At the time of his death, Dr. Rosewater was curator of the mollusk division in the Smithsonian's National Museum of Natural History's department of invertebrate biology. In addition to his work at the Smithsonian, he was an adjunct professor at George Washington University's biology department, and had served on the dissertation committees of the University of Maryland, American University and the University of Delaware.
Dr. Rosewater was the author of more than 80 technical works, and had participated in field work with the International Indian Ocean Expedition. Field work had taken him to Indonesia, Panama, Malaysia, Bermuda, Cuba, Australia, and Ascension Island.

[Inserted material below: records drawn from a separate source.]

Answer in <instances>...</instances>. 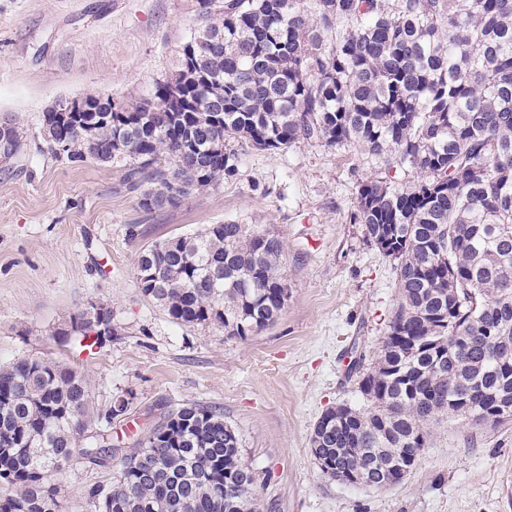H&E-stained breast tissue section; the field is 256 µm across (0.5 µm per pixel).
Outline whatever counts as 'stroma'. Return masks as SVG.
Returning a JSON list of instances; mask_svg holds the SVG:
<instances>
[{"instance_id": "obj_1", "label": "stroma", "mask_w": 512, "mask_h": 512, "mask_svg": "<svg viewBox=\"0 0 512 512\" xmlns=\"http://www.w3.org/2000/svg\"><path fill=\"white\" fill-rule=\"evenodd\" d=\"M198 23L197 0H0V116L22 135L0 161V365L29 355L77 368L99 408L131 397L112 425L128 447L163 412L220 408L257 473L260 512H512V420L441 417L389 489L332 481L310 452L325 410L365 406L350 357L373 363L398 303L394 261L351 219L378 160L318 141L285 152L234 142V176L149 213L125 168L71 162L45 141L56 102L95 93L128 105L151 92ZM231 221L284 247L288 299L246 338L173 322L137 282L148 245ZM95 302L111 306L119 336L90 356L61 345L58 329ZM117 469L73 461L54 479L60 512H95L87 487Z\"/></svg>"}]
</instances>
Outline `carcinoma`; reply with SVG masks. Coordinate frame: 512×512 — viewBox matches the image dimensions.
<instances>
[{"instance_id": "1", "label": "carcinoma", "mask_w": 512, "mask_h": 512, "mask_svg": "<svg viewBox=\"0 0 512 512\" xmlns=\"http://www.w3.org/2000/svg\"><path fill=\"white\" fill-rule=\"evenodd\" d=\"M177 69L150 95L91 111L57 135L72 161L129 163L149 212L237 170L230 140L287 151L303 141L357 145L383 164L359 184L354 223L396 262L399 303L374 365L368 406L326 410L311 454L330 480L365 473L376 488L415 467L440 416L512 420V0H199ZM10 152L21 149L15 119ZM283 244L248 224H211L142 250L138 284L175 322L229 336L273 324L288 299ZM112 310L92 304L57 331L87 342ZM120 397L93 406L73 367L22 357L0 367V512H58L53 478L79 458L122 451ZM224 412L187 404L121 456L98 512H260L256 471Z\"/></svg>"}]
</instances>
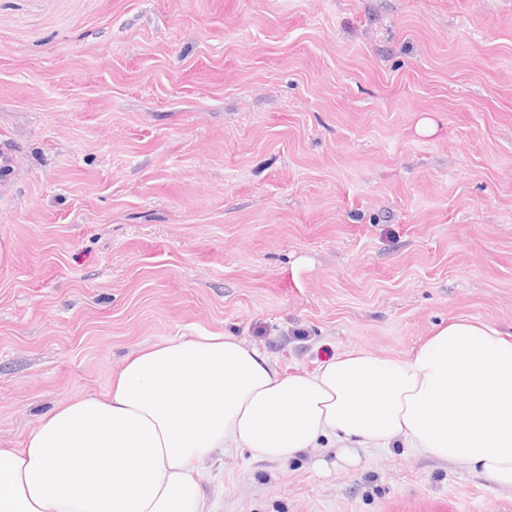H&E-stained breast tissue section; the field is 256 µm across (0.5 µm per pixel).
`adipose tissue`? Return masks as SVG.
Masks as SVG:
<instances>
[{
  "label": "adipose tissue",
  "mask_w": 512,
  "mask_h": 512,
  "mask_svg": "<svg viewBox=\"0 0 512 512\" xmlns=\"http://www.w3.org/2000/svg\"><path fill=\"white\" fill-rule=\"evenodd\" d=\"M325 441L343 468L399 443L512 491V341L462 318L409 358L350 351L288 377L234 336L140 349L105 395L0 448V512H199L193 469L214 450L286 462Z\"/></svg>",
  "instance_id": "1"
}]
</instances>
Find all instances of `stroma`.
<instances>
[{"label":"stroma","mask_w":512,"mask_h":512,"mask_svg":"<svg viewBox=\"0 0 512 512\" xmlns=\"http://www.w3.org/2000/svg\"><path fill=\"white\" fill-rule=\"evenodd\" d=\"M0 448L186 335L287 374L512 333V0H0ZM197 467L202 512H512L397 445Z\"/></svg>","instance_id":"stroma-1"}]
</instances>
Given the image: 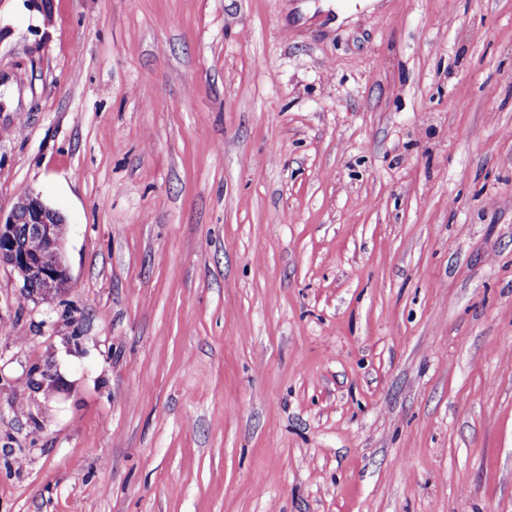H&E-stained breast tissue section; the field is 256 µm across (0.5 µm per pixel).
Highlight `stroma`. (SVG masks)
<instances>
[{
    "instance_id": "1",
    "label": "stroma",
    "mask_w": 512,
    "mask_h": 512,
    "mask_svg": "<svg viewBox=\"0 0 512 512\" xmlns=\"http://www.w3.org/2000/svg\"><path fill=\"white\" fill-rule=\"evenodd\" d=\"M0 512H512V0H0ZM64 231L59 213L38 196H21L5 220L0 213V267H11L32 293L46 295L65 288L70 274L63 257ZM32 241L37 248L30 246ZM43 251L55 254L51 267L44 265Z\"/></svg>"
}]
</instances>
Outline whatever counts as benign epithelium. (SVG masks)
<instances>
[{
	"mask_svg": "<svg viewBox=\"0 0 512 512\" xmlns=\"http://www.w3.org/2000/svg\"><path fill=\"white\" fill-rule=\"evenodd\" d=\"M65 222L41 199L26 194L18 199L7 218L0 217V267L18 274L23 288L40 295L57 292L70 280L63 257ZM55 254L47 267L42 252Z\"/></svg>",
	"mask_w": 512,
	"mask_h": 512,
	"instance_id": "7a95c632",
	"label": "benign epithelium"
}]
</instances>
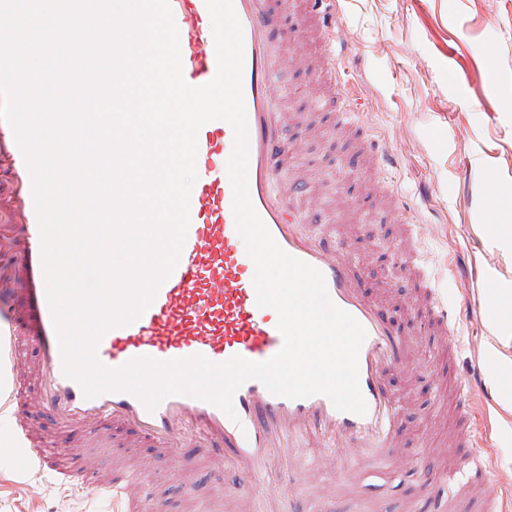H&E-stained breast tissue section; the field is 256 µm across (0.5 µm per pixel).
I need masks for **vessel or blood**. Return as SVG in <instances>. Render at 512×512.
<instances>
[{
  "mask_svg": "<svg viewBox=\"0 0 512 512\" xmlns=\"http://www.w3.org/2000/svg\"><path fill=\"white\" fill-rule=\"evenodd\" d=\"M243 32V96L248 121L247 188L253 207L278 246L318 269L332 302L351 314L366 330L358 357V381L366 412L357 415L335 408L324 395L288 399L270 393L259 381L244 382L233 394V414L188 396L165 398L147 409L127 392H106L86 398L78 382L63 372V358L52 312L43 286L42 241L32 191V177L19 145L11 147L10 178L23 199L27 221L21 225L23 247L16 260L23 269L20 294L36 301V327L29 338L40 355L37 391L32 407L56 426H83L97 431L112 420L150 439L155 451L174 462L175 475L195 470L206 460L222 491L243 501L271 498L269 481L273 454L289 456L295 440L308 438L332 446L331 466L351 470L354 441L391 455L400 433L394 401L385 375L390 364L406 358L397 328L380 304L364 290L361 272L340 250L314 236L299 214L300 186L283 183L280 164L289 150L281 122L284 103L272 91V81L283 57L273 39L278 19L268 0H233ZM179 33L183 76L198 87L210 82L217 70L212 23L205 0H170ZM234 132L224 121H211L197 134L196 170L199 188L189 199V226L176 267L158 288L149 307L134 322L107 330L97 352L102 365L117 369L130 360L149 357L171 361L193 355L220 364L239 356L252 362L272 359L283 346L278 314L257 304L255 265L242 249L233 210L234 191L227 171ZM420 279L427 295L426 333L433 343L454 346L455 325L428 274ZM22 333L14 309L0 306V396L18 390L16 346ZM471 386H456L458 415L454 446L466 473L463 481L444 484L426 476L423 487L434 498L437 512H448L455 500H480L482 512H503L504 495L491 475L492 456L476 457L478 437L470 426ZM13 439L23 448L20 464L33 450L27 409L14 413ZM232 479H225V471ZM109 497L133 500L131 479L98 482Z\"/></svg>",
  "mask_w": 512,
  "mask_h": 512,
  "instance_id": "obj_1",
  "label": "vessel or blood"
}]
</instances>
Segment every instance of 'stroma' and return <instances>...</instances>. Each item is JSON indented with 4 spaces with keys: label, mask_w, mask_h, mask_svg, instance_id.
<instances>
[{
    "label": "stroma",
    "mask_w": 512,
    "mask_h": 512,
    "mask_svg": "<svg viewBox=\"0 0 512 512\" xmlns=\"http://www.w3.org/2000/svg\"><path fill=\"white\" fill-rule=\"evenodd\" d=\"M283 18L276 31L307 71L283 64L274 90L288 102L281 115L296 145L283 178H301L300 210L328 244L345 249L360 267L368 294L387 315L420 321L425 299L416 276L395 264L416 243L436 279L453 286L460 316L457 368L466 379L484 377L492 402L475 393L473 426L493 441L495 475L512 496V411L502 406L497 373H479L474 348H487L491 330L480 316L491 307L488 288L512 293V239L494 234L491 217L512 220V0H335L342 105L313 62L321 43L308 20L307 0H272ZM355 112L369 138L390 153L383 168L362 157L358 141L336 129L337 111ZM0 155V304L18 303L22 269L13 254L22 245L21 202ZM408 210L395 217L389 195ZM404 363L386 377L402 429L397 456L375 460L351 478L323 463L324 448L271 479L294 512H307L313 484L333 492L320 512H430L422 479L457 465L448 439L453 410L448 379L439 369L448 351L404 334ZM10 407L0 405V512H133L108 502L83 480L43 484L31 493L8 441ZM31 424L39 445L55 460L94 455L102 475L127 464L136 483L159 498L165 512H238L236 500L216 491L210 475H173L172 463L153 462V445L120 425L114 444L101 446L81 430Z\"/></svg>",
    "instance_id": "stroma-1"
}]
</instances>
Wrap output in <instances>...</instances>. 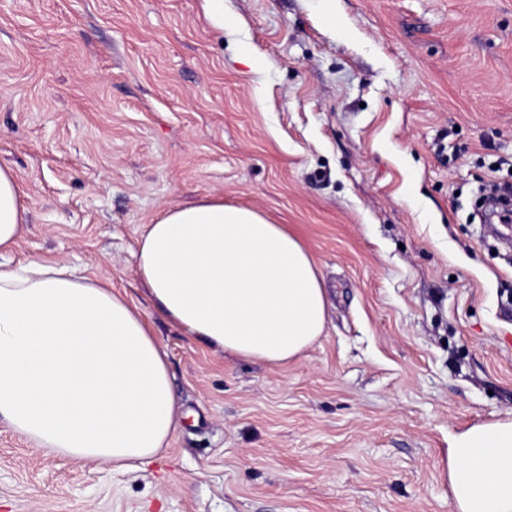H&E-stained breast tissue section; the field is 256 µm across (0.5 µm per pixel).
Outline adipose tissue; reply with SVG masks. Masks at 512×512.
<instances>
[{"label": "adipose tissue", "mask_w": 512, "mask_h": 512, "mask_svg": "<svg viewBox=\"0 0 512 512\" xmlns=\"http://www.w3.org/2000/svg\"><path fill=\"white\" fill-rule=\"evenodd\" d=\"M25 197L0 166V419L37 447L136 468L179 426L166 353L110 279L13 263ZM135 257L161 316L237 357L282 366L325 331L318 266L255 209L214 195L164 209ZM447 473L457 512H512V419L455 435Z\"/></svg>", "instance_id": "obj_1"}]
</instances>
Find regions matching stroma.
I'll return each instance as SVG.
<instances>
[{
	"label": "stroma",
	"mask_w": 512,
	"mask_h": 512,
	"mask_svg": "<svg viewBox=\"0 0 512 512\" xmlns=\"http://www.w3.org/2000/svg\"><path fill=\"white\" fill-rule=\"evenodd\" d=\"M0 0L15 260L110 278L167 353L182 421L138 469L0 420V512H455L452 435L512 419V0ZM297 234L328 299L282 367L159 316L144 224L208 196Z\"/></svg>",
	"instance_id": "obj_1"
}]
</instances>
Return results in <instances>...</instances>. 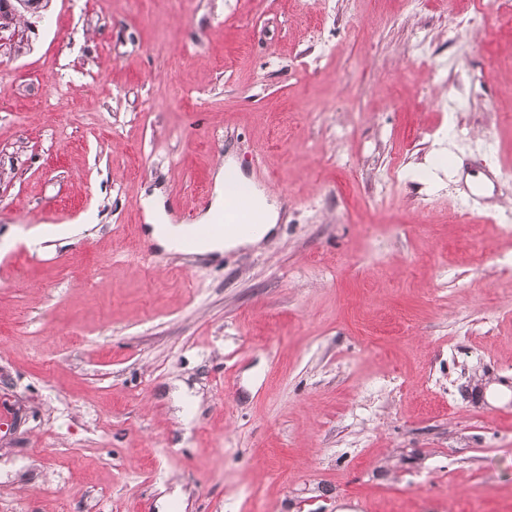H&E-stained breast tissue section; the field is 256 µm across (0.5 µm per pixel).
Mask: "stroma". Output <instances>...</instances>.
Here are the masks:
<instances>
[{
  "instance_id": "obj_1",
  "label": "stroma",
  "mask_w": 512,
  "mask_h": 512,
  "mask_svg": "<svg viewBox=\"0 0 512 512\" xmlns=\"http://www.w3.org/2000/svg\"><path fill=\"white\" fill-rule=\"evenodd\" d=\"M228 163L273 234L152 242ZM507 225L512 0H49L0 52V512H512Z\"/></svg>"
}]
</instances>
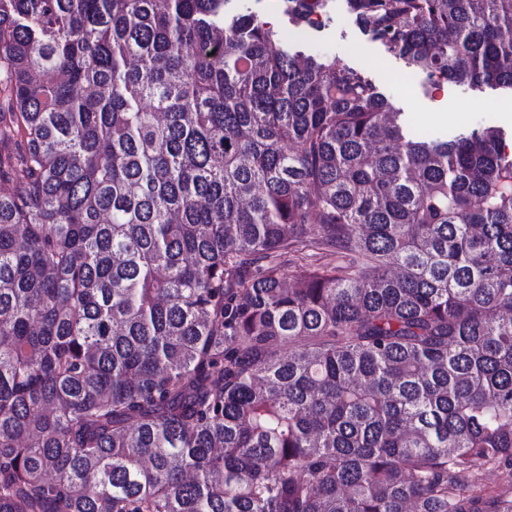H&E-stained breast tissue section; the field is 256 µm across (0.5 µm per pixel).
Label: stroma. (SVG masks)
<instances>
[{
  "mask_svg": "<svg viewBox=\"0 0 512 512\" xmlns=\"http://www.w3.org/2000/svg\"><path fill=\"white\" fill-rule=\"evenodd\" d=\"M242 3L279 31L288 44L363 69L395 111L409 120L416 134L449 140L491 127L512 147V124L502 122L496 110L498 103L512 102L511 92L478 91L465 84L438 82L409 68L403 59L388 54L382 45L363 33L349 13L346 0H330L325 30L316 38L303 40L296 39L295 25L284 14L281 0H242Z\"/></svg>",
  "mask_w": 512,
  "mask_h": 512,
  "instance_id": "obj_1",
  "label": "stroma"
}]
</instances>
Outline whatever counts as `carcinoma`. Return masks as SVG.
I'll return each mask as SVG.
<instances>
[{"label": "carcinoma", "mask_w": 512, "mask_h": 512, "mask_svg": "<svg viewBox=\"0 0 512 512\" xmlns=\"http://www.w3.org/2000/svg\"><path fill=\"white\" fill-rule=\"evenodd\" d=\"M230 2L0 0V512H512L500 133ZM346 2L512 91V0Z\"/></svg>", "instance_id": "obj_1"}]
</instances>
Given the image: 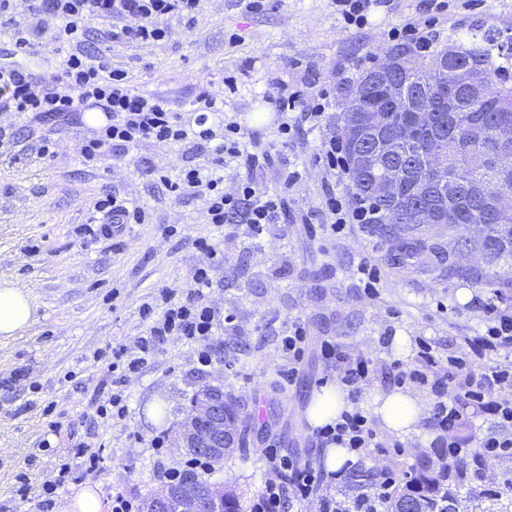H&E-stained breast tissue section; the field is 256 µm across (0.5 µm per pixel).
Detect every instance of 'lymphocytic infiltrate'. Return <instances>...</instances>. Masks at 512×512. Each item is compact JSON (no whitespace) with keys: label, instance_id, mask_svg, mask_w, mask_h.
Here are the masks:
<instances>
[{"label":"lymphocytic infiltrate","instance_id":"lymphocytic-infiltrate-1","mask_svg":"<svg viewBox=\"0 0 512 512\" xmlns=\"http://www.w3.org/2000/svg\"><path fill=\"white\" fill-rule=\"evenodd\" d=\"M201 0H0V33L8 37L16 51L27 53L34 44L47 46L48 68L35 74L21 65L0 66V112L31 113L42 123L56 121L79 111L89 103L101 105L106 118L81 153L92 161L105 149L118 152L144 140L158 144L188 143L193 151L213 148L211 162L183 166L177 180L156 169L148 176L169 185L171 191H204L208 198L210 224H244L254 235H263L271 224L280 223L288 208V191L298 179L282 155L292 129L290 116L299 113L305 120L320 124L332 101L323 91L304 93L290 89L282 79L272 80L265 101L281 122L278 139L261 144L249 141L241 125L224 117V101L209 89L196 99L192 118L174 111L170 100L144 90L126 70L112 67L91 44L92 32L116 45L159 44L169 37L168 21L178 18L186 29H194ZM239 160L250 176L236 191L224 190V178L217 167L226 159ZM278 166L280 189L270 192L261 176L266 168ZM94 209L102 219L100 230L110 234L116 224H141L145 211L108 194L97 200ZM320 214L332 232L346 224H375L380 212L372 201L351 196L341 198L326 192ZM193 288L185 300H177L176 289H162L158 301L141 306L149 325L137 340L136 353L119 348L112 354L111 371L117 383H124L153 355L157 344L168 336L207 342L221 325L214 310L206 305L204 291L213 279L208 268H196ZM467 355L449 356L440 361L427 342H420L416 356L408 364H385L372 356L352 354L336 342L321 343L326 374L335 378L349 394L357 396L370 380L393 381L427 392L431 401V429L439 447L460 455L459 426L472 416L488 415L492 422L482 433L481 455L467 462L474 476H481L487 456H512V361L499 355L512 350V309L496 311L485 333L466 338ZM311 447L336 444L355 452L358 460L369 458L380 442L373 418L360 405L343 411L335 423L312 430ZM266 470L261 487L247 502L246 512H292L312 500L318 512H387L397 478L379 472L367 492L356 494L350 479L356 462L341 470L325 472L299 463L268 448L264 451ZM335 494H328V487Z\"/></svg>","mask_w":512,"mask_h":512}]
</instances>
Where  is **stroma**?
I'll use <instances>...</instances> for the list:
<instances>
[{
	"mask_svg": "<svg viewBox=\"0 0 512 512\" xmlns=\"http://www.w3.org/2000/svg\"><path fill=\"white\" fill-rule=\"evenodd\" d=\"M447 2L436 16L425 0H380L365 26L345 32L330 0H267L264 11L252 14L235 0H203L195 29L170 20L164 44L100 43L114 67L133 71L137 83L171 100L175 111L190 110L202 87L223 94L225 112L264 142L274 139L279 122L264 101L270 76L295 90L335 95L319 129L299 121L290 133L286 155L302 178L288 192L287 216L259 238L243 224H207L205 195L179 196L137 173L147 162L175 174L187 162L184 144L143 142L122 160L107 152L86 163L81 148L94 128L80 112L55 124L56 156L43 160L37 156L43 127L0 112L6 132L0 140V276L28 288L39 305L25 334L0 340V512H56V502L89 477L99 481L106 501L116 492L140 501L160 490L159 467L186 460L176 446V425L205 382L223 383L236 401L242 438L207 479L223 482L247 503L262 483L266 446L317 466L325 458L321 451L305 454L306 409L324 373L322 340L406 364L421 337L443 359L462 353L465 337L484 331L491 307H512V292L449 278L434 258L421 269L394 267L372 226L331 235L317 215L326 187L320 142L338 133L349 86L384 51L397 48L388 36L392 28L416 22L438 50L478 27L496 34L499 51L512 50V0ZM144 60L151 69H141ZM227 77L235 79V93L226 92ZM109 192L142 206L148 223L124 225L110 236L91 232L93 206ZM168 226L176 227L175 235H164ZM202 237L224 252L206 301L232 317L211 343L212 363L200 367L194 344L167 337L124 384L126 419L101 418L97 408L112 392L113 347H134L146 329L140 307L162 288L188 293L192 271L209 261L196 245ZM366 258L380 272L375 299L358 272ZM296 321L308 343L302 369L289 383L278 366L282 339ZM390 331L402 343L382 347L379 338ZM412 393L421 405L419 433L401 438L379 429L386 446L370 465L400 473L421 457L440 456L426 428L431 400L421 388ZM156 397L166 404L157 427L147 425L144 414ZM82 445L97 453V465L77 455ZM63 465L72 482L45 497L44 482ZM22 484L28 487L23 496L17 492Z\"/></svg>",
	"mask_w": 512,
	"mask_h": 512,
	"instance_id": "stroma-1",
	"label": "stroma"
}]
</instances>
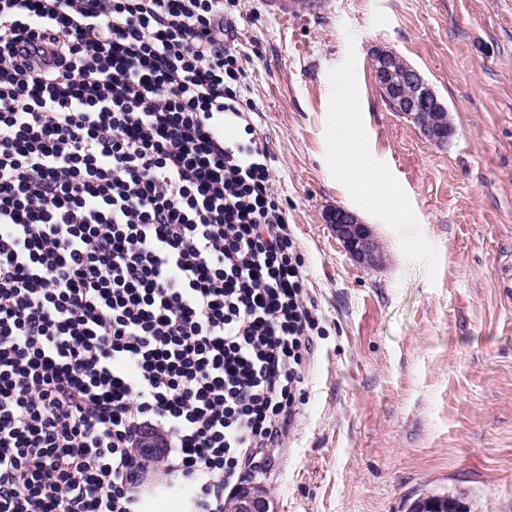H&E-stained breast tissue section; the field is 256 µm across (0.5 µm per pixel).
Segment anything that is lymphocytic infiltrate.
Instances as JSON below:
<instances>
[{"mask_svg": "<svg viewBox=\"0 0 512 512\" xmlns=\"http://www.w3.org/2000/svg\"><path fill=\"white\" fill-rule=\"evenodd\" d=\"M224 0H0V512H191L322 335Z\"/></svg>", "mask_w": 512, "mask_h": 512, "instance_id": "obj_1", "label": "lymphocytic infiltrate"}]
</instances>
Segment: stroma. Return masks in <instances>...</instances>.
<instances>
[{"mask_svg":"<svg viewBox=\"0 0 512 512\" xmlns=\"http://www.w3.org/2000/svg\"><path fill=\"white\" fill-rule=\"evenodd\" d=\"M234 15L326 329L299 415L247 483L277 512H408L428 495L512 512V0H308L285 17L240 0ZM377 44L447 105V146L390 110ZM337 117L402 218L327 164ZM337 208L370 226L382 264L350 256L325 221Z\"/></svg>","mask_w":512,"mask_h":512,"instance_id":"obj_1","label":"stroma"}]
</instances>
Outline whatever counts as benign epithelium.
Returning a JSON list of instances; mask_svg holds the SVG:
<instances>
[{
  "label": "benign epithelium",
  "instance_id": "benign-epithelium-1",
  "mask_svg": "<svg viewBox=\"0 0 512 512\" xmlns=\"http://www.w3.org/2000/svg\"><path fill=\"white\" fill-rule=\"evenodd\" d=\"M370 56L375 83L390 108L407 118L426 140L440 146L447 144L454 134L447 105L420 71L382 46L372 47ZM326 221L355 260L371 266L380 263V244L357 215L338 208L326 215ZM226 512H273V502L264 489L247 486Z\"/></svg>",
  "mask_w": 512,
  "mask_h": 512
}]
</instances>
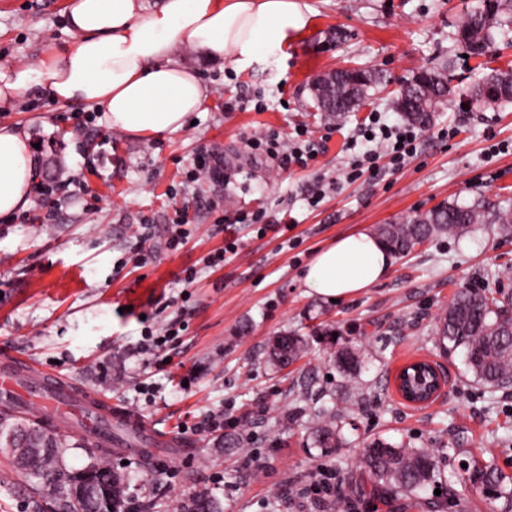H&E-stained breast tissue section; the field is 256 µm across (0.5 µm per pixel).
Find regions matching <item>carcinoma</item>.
<instances>
[{"instance_id":"obj_1","label":"carcinoma","mask_w":512,"mask_h":512,"mask_svg":"<svg viewBox=\"0 0 512 512\" xmlns=\"http://www.w3.org/2000/svg\"><path fill=\"white\" fill-rule=\"evenodd\" d=\"M512 24V0H478L457 28L459 40L473 56L497 52L493 30ZM388 82L379 70L341 69L335 75L318 80L322 91L315 93L314 104L319 112L342 114L358 110L370 98V91ZM451 93L448 63L439 61L422 68L413 79L402 86L394 108L406 119L427 127L435 112ZM475 103L505 107L512 104V69L493 70L479 76L466 90ZM486 223L480 205L460 206L442 204L403 224H384L380 237L396 254H404L416 244L440 234H457L475 224ZM512 291L502 288L486 294L470 288H460L438 318L437 334L448 351L462 349L474 382L494 392L512 388ZM304 347L301 337L285 334L279 345L270 349V358L286 366L297 358ZM11 414L0 413V436H7L24 428L50 439L52 448L28 453L26 463L19 466L30 477L53 487L58 493L54 505L67 512H97L103 502L102 483L112 475V466L100 449L90 455L84 471L91 476L86 492L78 493L68 483L71 470L66 467L64 454L68 444L54 430L40 424L22 426L11 423ZM336 414L319 409L312 418L316 442L324 451L336 447L338 440ZM361 478V489L388 486L396 492L415 497L419 491L441 477L435 453L428 448L396 446L382 440L363 449L355 463ZM491 496L512 507V486L504 482L498 470L490 465L476 467L469 476ZM180 512H218V507L207 493L195 495Z\"/></svg>"}]
</instances>
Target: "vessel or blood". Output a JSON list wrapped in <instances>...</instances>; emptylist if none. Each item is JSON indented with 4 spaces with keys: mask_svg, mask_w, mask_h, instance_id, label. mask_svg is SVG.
<instances>
[{
    "mask_svg": "<svg viewBox=\"0 0 512 512\" xmlns=\"http://www.w3.org/2000/svg\"><path fill=\"white\" fill-rule=\"evenodd\" d=\"M21 405L34 419L55 428L80 425L82 434L105 447L124 448L123 434L138 436L153 455L169 454L182 438L160 432L140 416L67 377L43 371L32 360L0 356V403Z\"/></svg>",
    "mask_w": 512,
    "mask_h": 512,
    "instance_id": "vessel-or-blood-1",
    "label": "vessel or blood"
}]
</instances>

He was a past president of the American Malacological Union and the Biological Society of Washington. He had served on the governing board of the American Institute of Biological Sciences and was a member of the Conchologists of America.
Dr. Rosewater was a native of New Hampshire and earned bachelor's and master's degrees at the University of New Hampshire. He received his doctorate in biology from Harvard University. He served in the Army during the Korean conflict. He was an X-ray technician at a New Hampshire hospital and taught zoology at Mount St. Mary College in New Hampshire before moving here.
Survivors include his wife, Mary Carlson Rosewater, and a son, Carl Joseph, both of Rockville; two daughters, Katherine Rosewater of Sandown, N.H., and Gail Rosewater of Rockville, and a grandchild.